Page images and extracted text
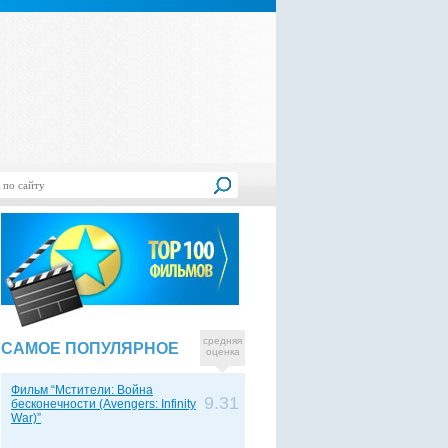
средняя
САМОЕ ПОПУЛЯРНОЕ
оценка
Фильм “Мстители: Война
9.31
бесконечности (Avengers: Infinity
War)”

> _What is expected_: A word-for-word copy of the records is needed, with no pictures carried over.

> _Solution for this problem_:
средняя
САМОЕ ПОПУЛЯРНОЕ
оценка
Фильм “Мстители: Война
9.31
бесконечности (Avengers: Infinity
War)”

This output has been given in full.